努力すれば魔物を倒せた。努力すれば魔力は練り上げられた。だが、この「経済」という巨大な不条理の前では、少年の積み上げた研鑽など、砂粒ほどの価値もないと言わんばかりだった。
その夜、二人はスラムの入り口にある、シーツさえ湿った安宿の一室にいた。
窓の外からは、酔っ払いの怒鳴り声と、何かを解体するような不気味な金属音が聞こえてくる。
おばあちゃんの寿命は、残り二十五日。
「……カイル。真っ当な手段で薬を手に入れるのは、もう諦めよう」
ユーマが低い声で切り出した。その瞳からは、フェルゼンへの憧憬は完全に消え去り、極寒の海のような「演算」の光が宿っていた。
「……盗むのか? ユーマ。お前がそう言うなら、俺はやるぜ。この斧で門をぶち破ってでも……」
「いいえ、それは下策だ。……この街には『光』が強すぎるゆえの、深い『影』がある。僕たちの持っている技術――ガルドさんの斧に使われている特殊な鉱石、僕の精密な魔力抽出法。これらは、真っ当な市場ではなく、法律の及ばない『裏』でなら、金貨に変えるチャンスがあるはずだ」
ユーマは腰袋から、あの「銀の栞」を取り出した。
謎の少女が残したのか、それとも組織の遺留品か。いずれにせよ、これほどの高純度の魔導具がこの街で無価値なはずがない。

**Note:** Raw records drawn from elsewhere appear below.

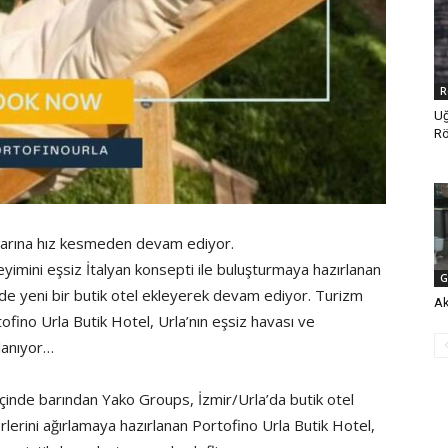
R
U
Rö
mlarına hız kesmeden devam ediyor.
eyimini eşsiz İtalyan konsepti ile buluşturmaya hazırlanan
G
inde yeni bir butik otel ekleyerek devam ediyor. Turizm
​A
fino Urla Butik Hotel, Urla’nın eşsiz havası ve
rlanıyor…
içinde barından Yako Groups, İzmir/Urla’da butik otel
firlerini ağırlamaya hazırlanan Portofino Urla Butik Hotel,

「この栞の紋章……解析した結果、外縁区の地下にある『秘密競売』の刻印に酷似している。……そこへ行こう、カイル。おばあちゃんを救うために、僕たちは今日から、この街の『毒』に染まるんだ」
「……カイル、武器の手入れは完璧にしておけ。明日からは、昨日戦った百足よりも、もっと醜悪な連中と交渉しなきゃならない」
「……ああ。分かってるよ。おばあちゃんを死なせるくらいなら、俺は悪魔にだって魂を売ってやる」
ステータス画面に変化はない。レベルアップの音も聞こえない。
だが、二人の少年の背中は、村を出た時よりも遥かに大きく、そしてどこか物悲しく見えた。